<<<<
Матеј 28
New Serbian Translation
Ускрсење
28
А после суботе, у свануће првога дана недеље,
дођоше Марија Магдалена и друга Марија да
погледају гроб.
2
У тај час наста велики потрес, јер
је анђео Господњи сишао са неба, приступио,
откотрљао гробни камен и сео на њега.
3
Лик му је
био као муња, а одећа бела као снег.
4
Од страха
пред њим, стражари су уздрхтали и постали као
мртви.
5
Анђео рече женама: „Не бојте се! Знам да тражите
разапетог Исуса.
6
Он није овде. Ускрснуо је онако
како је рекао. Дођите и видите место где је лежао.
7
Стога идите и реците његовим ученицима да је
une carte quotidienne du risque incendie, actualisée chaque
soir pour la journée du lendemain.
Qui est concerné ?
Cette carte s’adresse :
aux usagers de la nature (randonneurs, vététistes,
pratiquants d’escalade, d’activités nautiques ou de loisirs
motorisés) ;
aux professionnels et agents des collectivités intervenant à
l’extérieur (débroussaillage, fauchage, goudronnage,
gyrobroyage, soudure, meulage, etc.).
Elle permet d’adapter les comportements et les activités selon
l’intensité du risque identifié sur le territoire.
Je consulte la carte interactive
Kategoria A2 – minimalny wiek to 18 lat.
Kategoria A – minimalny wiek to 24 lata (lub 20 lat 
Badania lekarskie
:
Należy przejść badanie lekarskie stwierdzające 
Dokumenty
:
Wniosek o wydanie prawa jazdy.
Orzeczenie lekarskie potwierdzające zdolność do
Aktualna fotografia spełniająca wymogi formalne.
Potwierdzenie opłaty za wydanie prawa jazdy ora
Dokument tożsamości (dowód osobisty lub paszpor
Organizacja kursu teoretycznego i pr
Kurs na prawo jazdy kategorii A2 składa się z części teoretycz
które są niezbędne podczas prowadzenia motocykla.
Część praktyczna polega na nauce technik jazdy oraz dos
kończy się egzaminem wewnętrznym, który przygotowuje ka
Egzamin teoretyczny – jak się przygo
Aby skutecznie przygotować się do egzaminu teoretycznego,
>>>>
→ Task to complete: Copy the lines above exactly. Start with the line containing "Należy przejść badanie", end with the line containing "Część praktyczna polega", and include both.

→ Exercise answer:
Należy przejść badanie lekarskie stwierdzające 
Dokumenty
:
Wniosek o wydanie prawa jazdy.
Orzeczenie lekarskie potwierdzające zdolność do
Aktualna fotografia spełniająca wymogi formalne.
Potwierdzenie opłaty za wydanie prawa jazdy ora
Dokument tożsamości (dowód osobisty lub paszpor
Organizacja kursu teoretycznego i pr
Kurs na prawo jazdy kategorii A2 składa się z części teoretycz
które są niezbędne podczas prowadzenia motocykla.
Część praktyczna polega na nauce technik jazdy oraz dos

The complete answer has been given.